Siemens Gamesa Renewable Energy SA (SGRE) announced that it won three orders in Greece for the supply of 60 MW wind turbines for two customers, both independent power producers (IPP).
Two local independent power producers (IPP) from Aetolia-Acarnania area, largest region in Greece, chose Siemens Gamesa as their wind turbine suppliers.
One of the customers ordered 16 MW and 24 MW wind turbines for two different farms – Kali Chitza and Litharoserma. For Kali Chitza, SGRE will supply 8 units of G114-2MW while for Litharosermawind park will supply 12 units of G90-2MW each.
Siemens Gamesa will also deliver 10 turbines of 2 MW to another customer in the same area. This 20 MW order will be installed in one wind park.
According to the statements issued by both companies, turbines will be delivered in the second half of 2018. SGRE will also provide operations and maintenance services in next 10 years for all three wind farms.
According to the Gamesa corporation website, the Gamesa G114-2.0 MW model has a 114 meter rotor and 2.0 MW rated power, has 10,207 m2 swept area which makes it a 38% larger swept area than its previous model Gamesa G97-2.0 MW had.
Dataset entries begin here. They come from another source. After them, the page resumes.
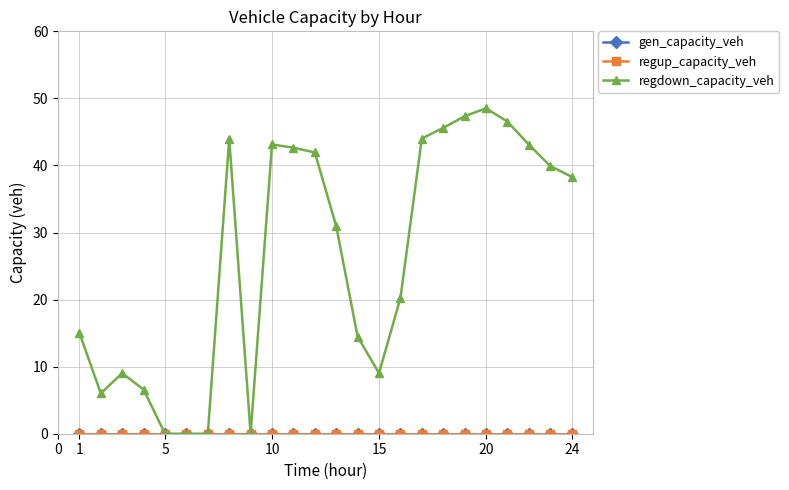

Does the chart have visible grid lines?

Yes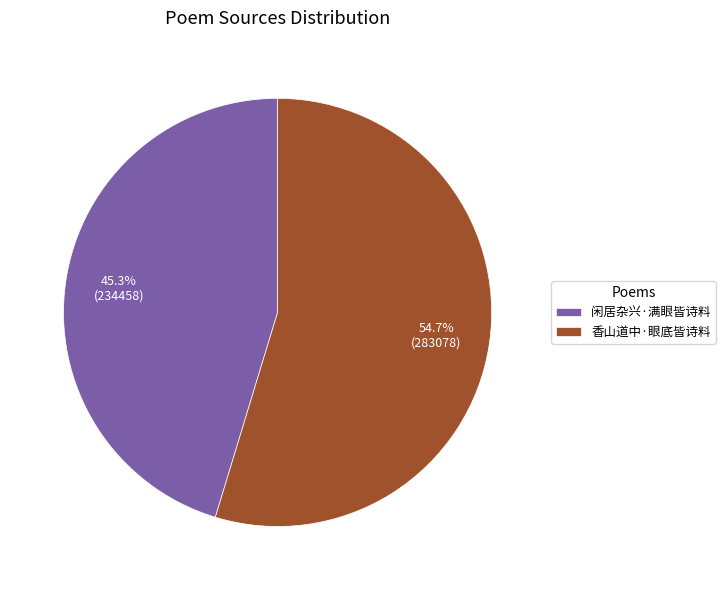

Is it true that 闲居杂兴·满眼皆诗料 is 54% of the pie?

False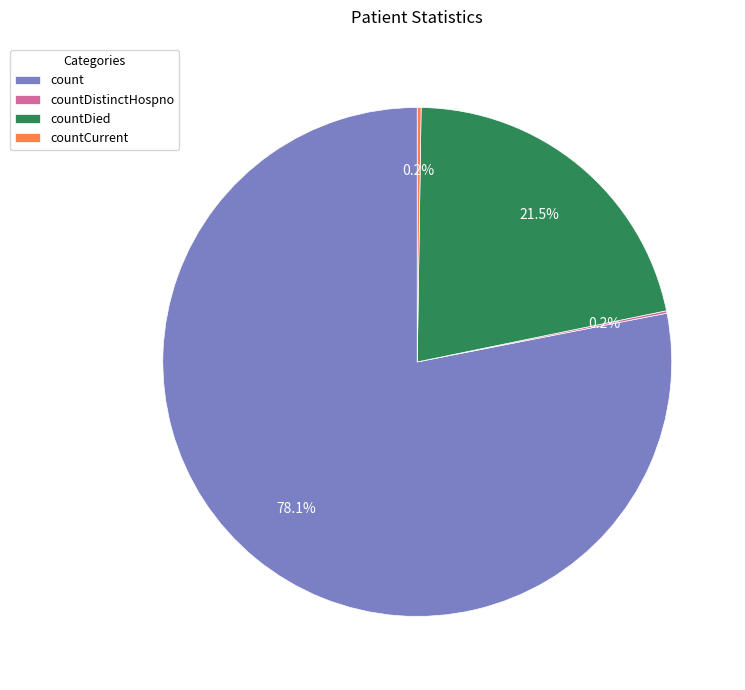

What portion of the pie excludes count?

21.9%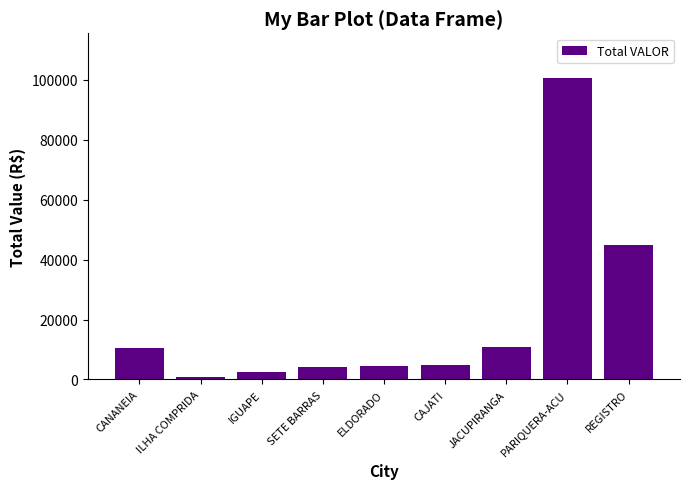

What is the label of the 5th bar from the right?

ELDORADO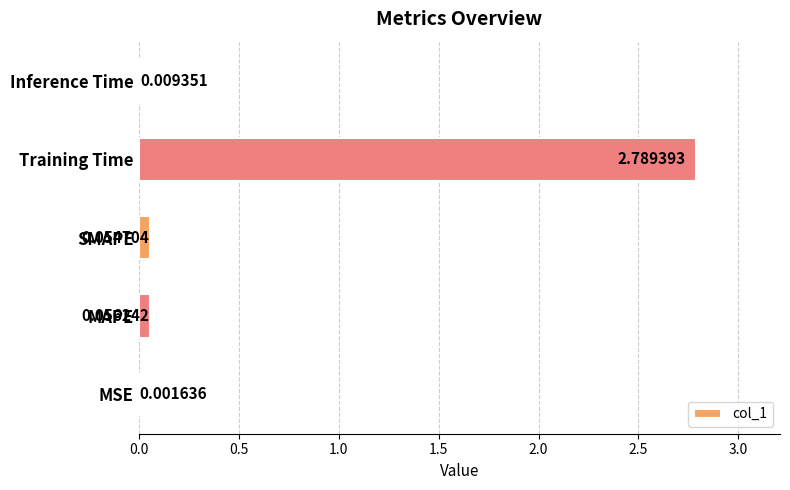

Does the chart contain stacked bars?

No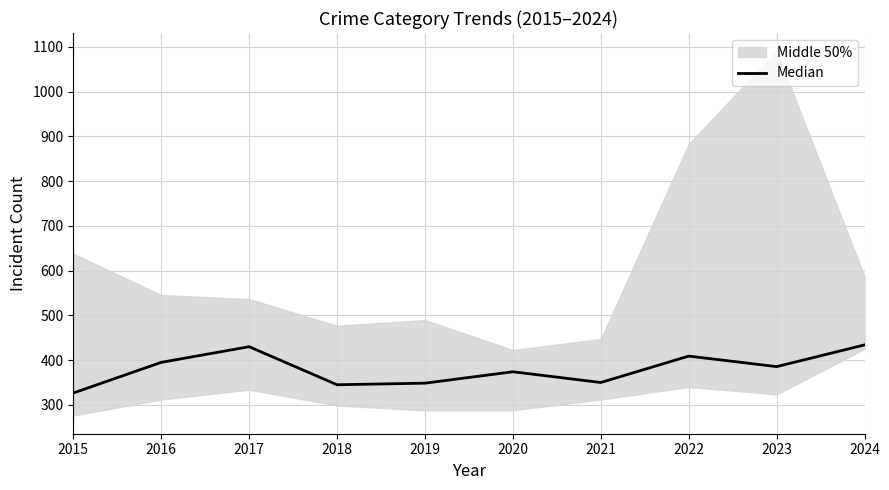

Approximately how many times larger is the value at 2019 compared to 2018?

1.0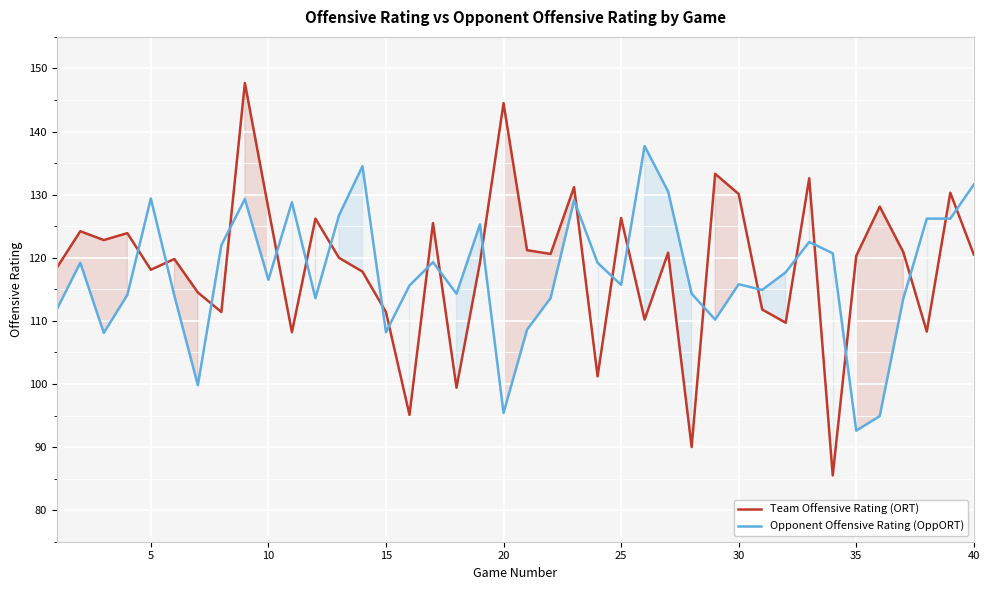

The Opponent Offensive Rating (OppORT) series shows 37.4 at 30. True or false?

False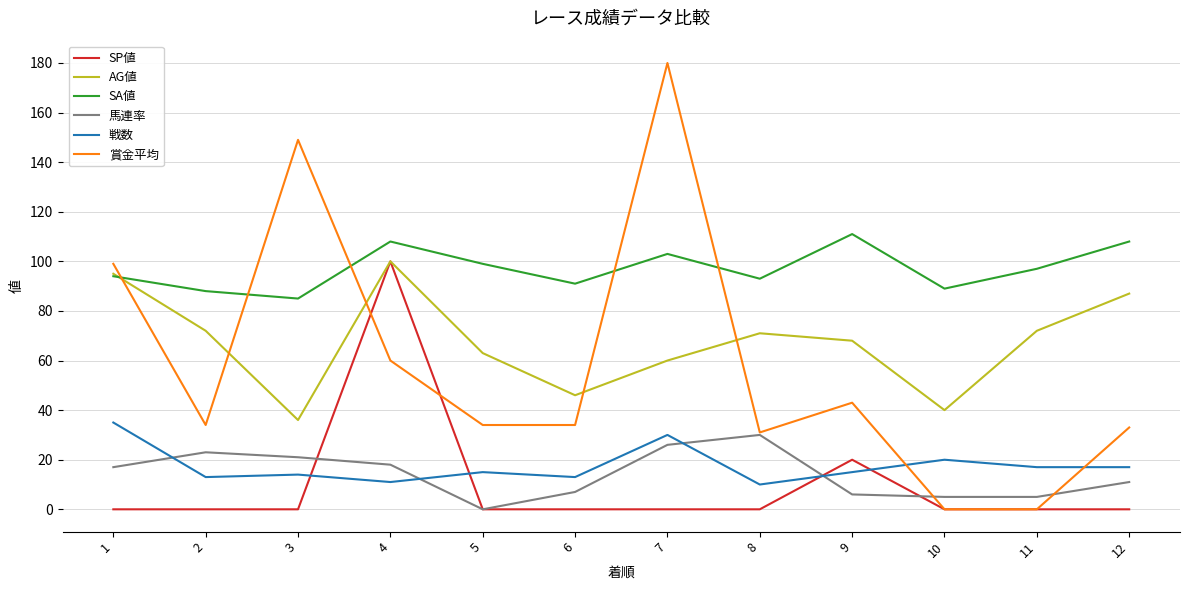

True or false: 戦数 and 賞金平均 cross at least once.

True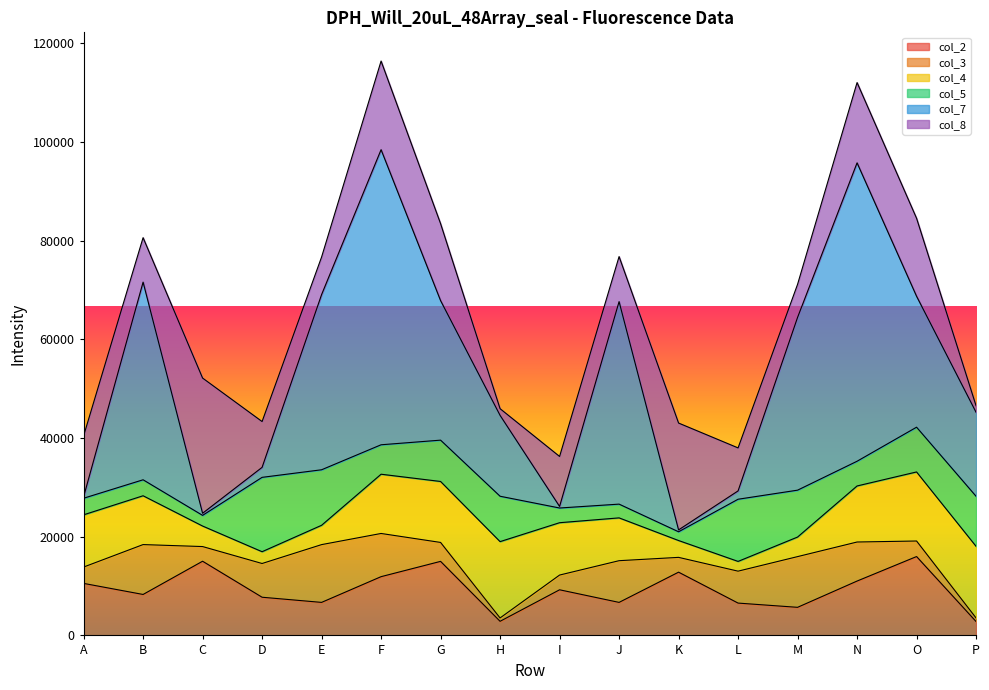

Is it true that col_2 equals 2859 at H?

True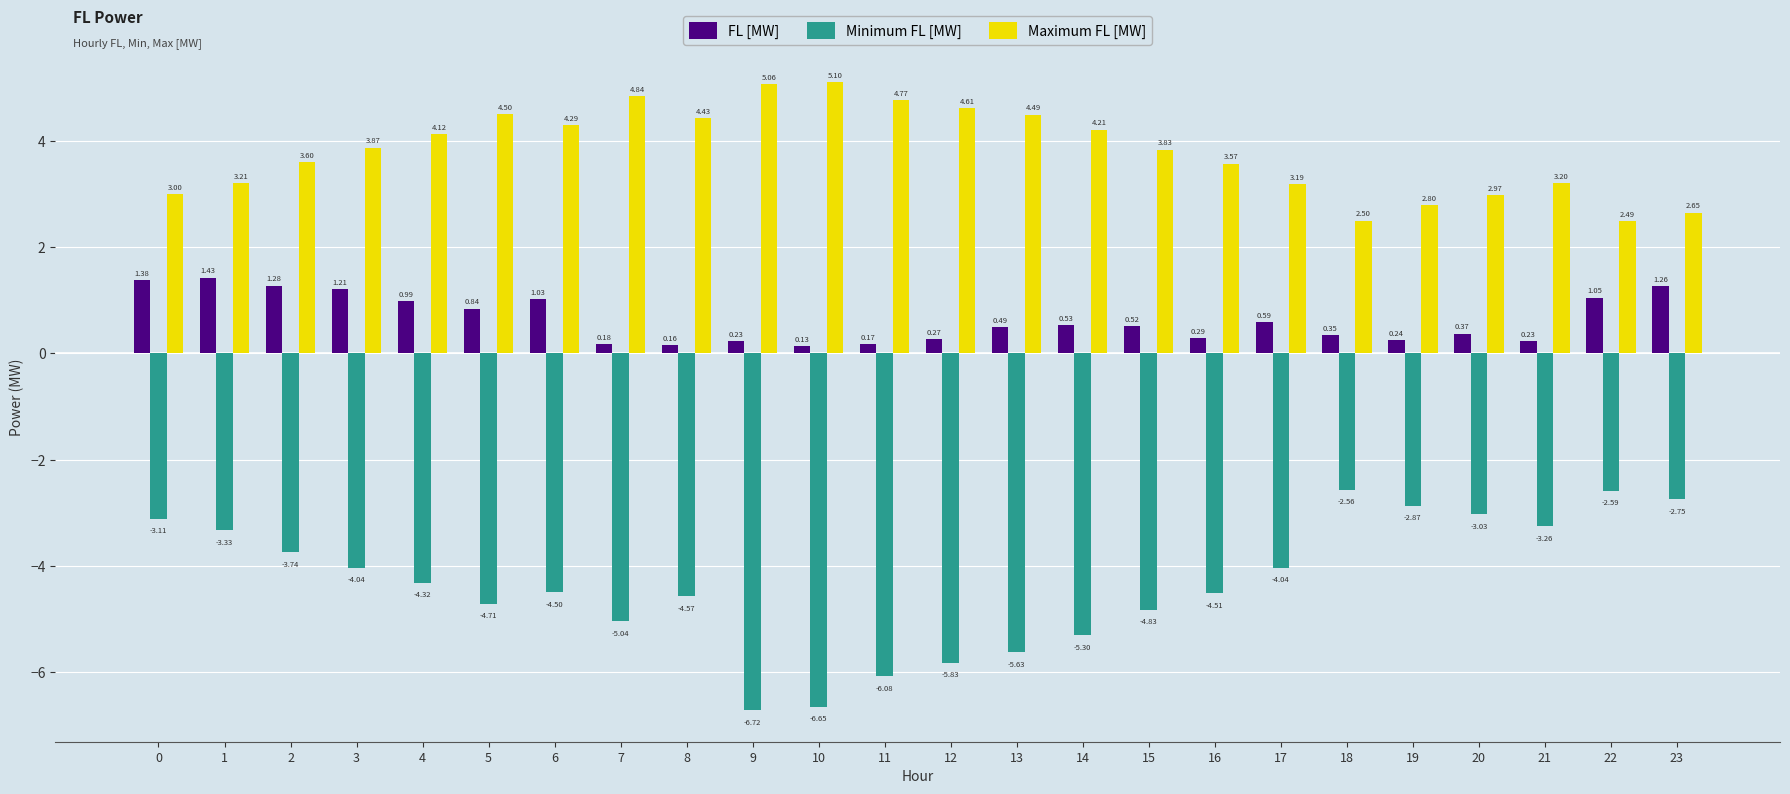

List the series in order of their overall mean, lowest first.

Minimum FL [MW], FL [MW], Maximum FL [MW]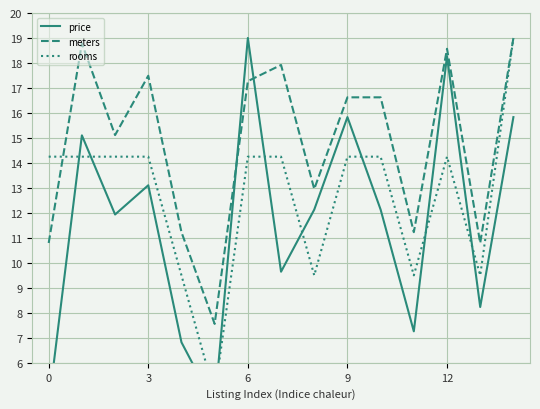

How many times do rooms and meters cross each other?

1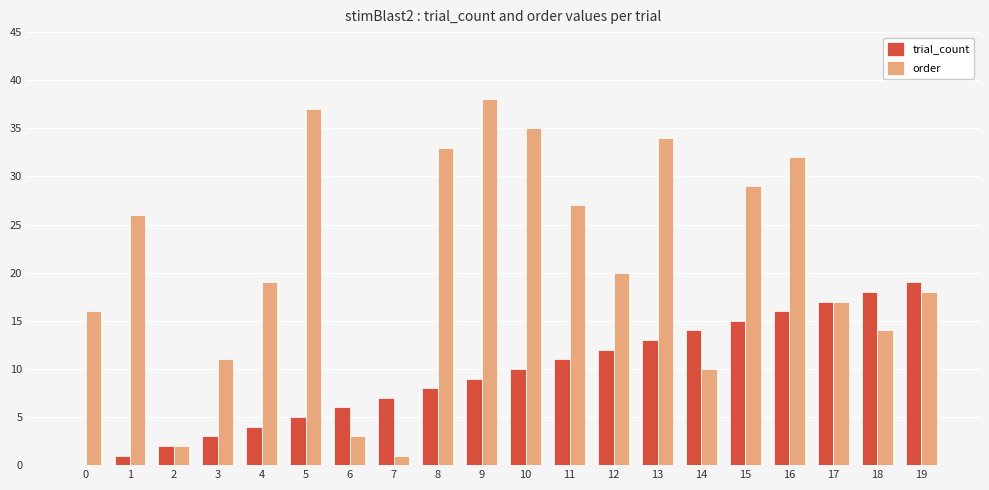

Which series changed the most between 5 and 16?

trial_count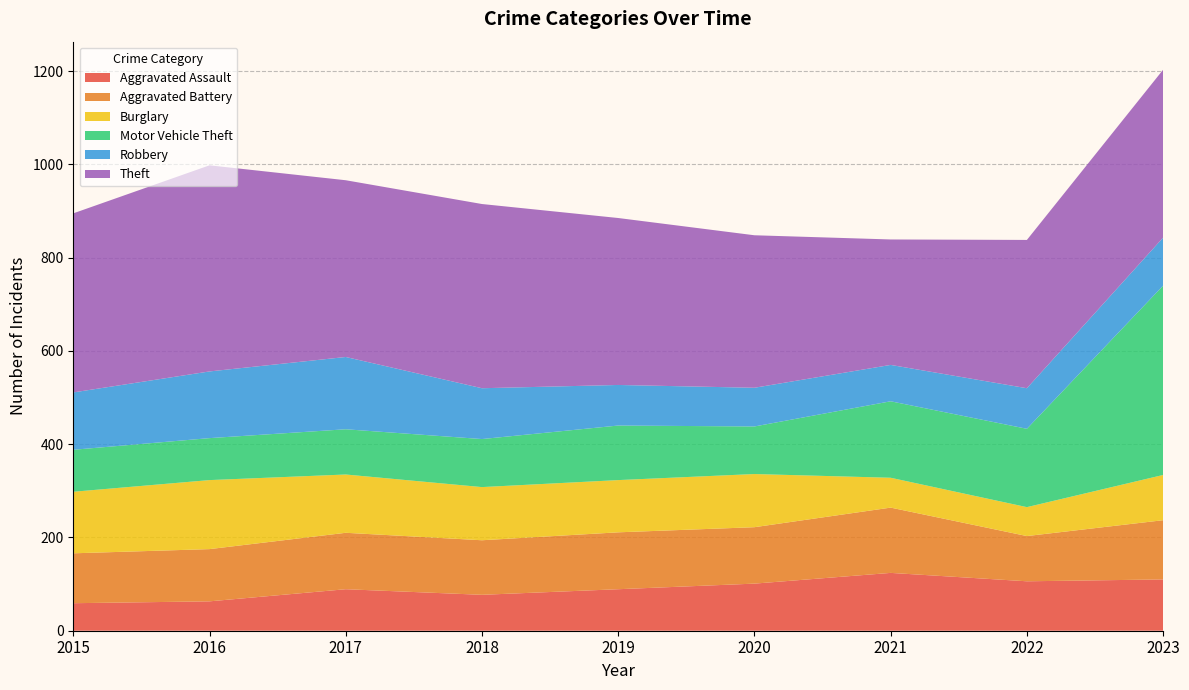

Reading left to right, list all the values displayed in this chart.

Aggravated Assault: 2015=59	2016=63	2017=89	2018=77	2019=89	2020=101	2021=124	2022=106	2023=110
Aggravated Battery: 2015=107	2016=112	2017=121	2018=117	2019=122	2020=121	2021=140	2022=97	2023=127
Burglary: 2015=132	2016=148	2017=125	2018=114	2019=112	2020=114	2021=64	2022=62	2023=97
Motor Vehicle Theft: 2015=90	2016=90	2017=97	2018=103	2019=117	2020=102	2021=164	2022=168	2023=406
Robbery: 2015=123	2016=143	2017=155	2018=109	2019=87	2020=83	2021=78	2022=87	2023=103
Theft: 2015=384	2016=442	2017=379	2018=395	2019=358	2020=327	2021=269	2022=318	2023=360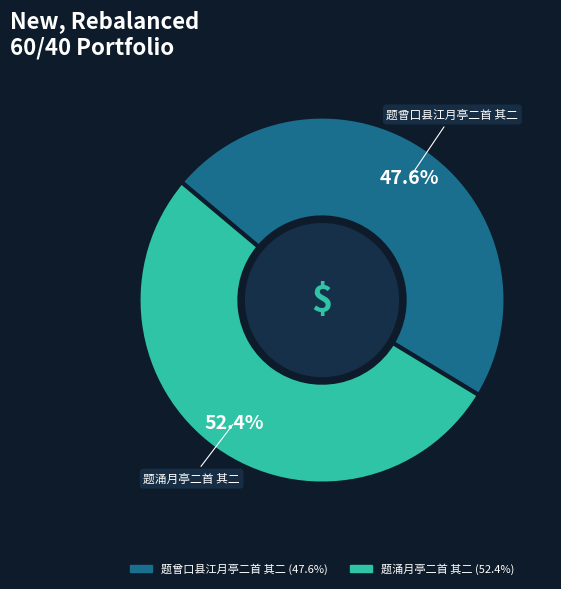

What portion of the pie excludes 题曾口县江月亭二首 其二?

52.4%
It also produces over 20% more energy annually.
G90-2.0WM model has a 90 meter rotor and 2.0 MW power, and it provides maximum output at minimum cost per kWh for low wind sites. It has lighter blades, total of three, using fiberglass, carbon fiber and prepreg method (pre-impregnated” composite fibers).
SGRE has installed almost 500 MW of its turbines in Greece. It maintains 241 MW.
United, Siemens and Gamesa are present in more than 90 countries, in all five continents, with their wind power products and renewable technologies being used in more than 90 countries. They have 75GW installed capacity worldwide. In 2016, the company scored EUR 11 billion in revenue.
Greek wind market has been attracting more and more interest among big players in renewable energy sector. This month, China entered Greek this market for the first time: China’s Shenhua Group has bought 75% stake in Copelouzos’s four wind farms.